What do you want? Who do you want to be? What do you want to do? For yourself.


   You don't really care, to be honest, of my answer, but I will say that self-care is the best thing a person can do for not only their life, but everyone else's. People are distractions. They put distraction in your life. When I'm able to focus on myself, the distractions become less.


   So. When someone tells me I am "selfish," I cry a little inside. (And maybe outside too...) It's because I am once again focused on what other people are thinking, and how I am reflecting myself. I believed I was taking care of myself, but others see me as selfish. This= distraction in my life. Now I'm focused on how I might be acting and why I can't pay others more attention.

   Rule #1 in my book: you can't take care of other people and other "stuff," until you take care of yourself.

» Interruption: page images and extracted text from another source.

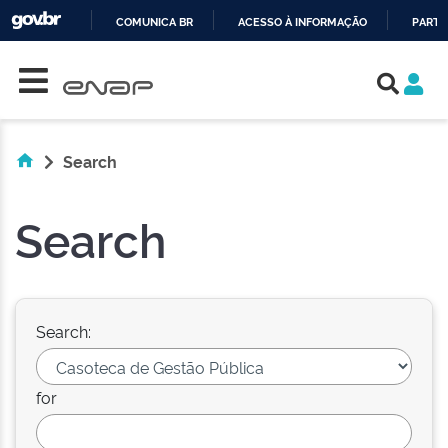
COMUNICA BR
ACESSO À INFORMAÇÃO
PARTI
Skip navigation
IR
PARA
O
CONTEÚDO
Search
Search
Search:
for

Done. 


   This distraction must be removed, but it's stuck to my heart for the moment...

Saturday, September 3, 2011

Textbook-Reading, in Real Life

   I'm sitting in the courtyard at school reading a textbook... or, rather, I am people-watching. It's probably the hot-spot for Freshmen, or where the dudes scope out the newest and latest orange women who have arrived on campus. Whatever, I am fascinated with these orangette's, too. How do they look like Baked Cheetos and believe it looks natural? I should tell them about the kind of guy they are attracting (think: Jersey Shore, maybe?), and the kind of treatment they are warranting. Oh, and chick- those "nude" dance tights you're wearing? More believable skin than your face. Sorry I'm not sorry. Or, maybe I should stop eating so many carrots before I judge people with orange-tinged skin.
   Distractions.
   "Social psychology is the study of"... wait- observing people must be more beneficial than reading someone else's words about how to figure people out.
   Right now I'm just wondering if the shady guy sitting on the bench across from me is awake. He is creeping me out, "Weekend at Bernie's"-style. Did he just move? Hat and sunglasses on (it's overcast, mmmkay), phone and hands in his lap, mouth open wide... is this just the sitting posture of a dude, or has his previous Algebra class put him into a deep comatose sleep? I don't blame him...
   Class starts in six minutes. That girl with the "water bottle" in the "Drink Smart" koozie better be thinkin' what I'm thinkin'... hydrate- it is Florida, after all!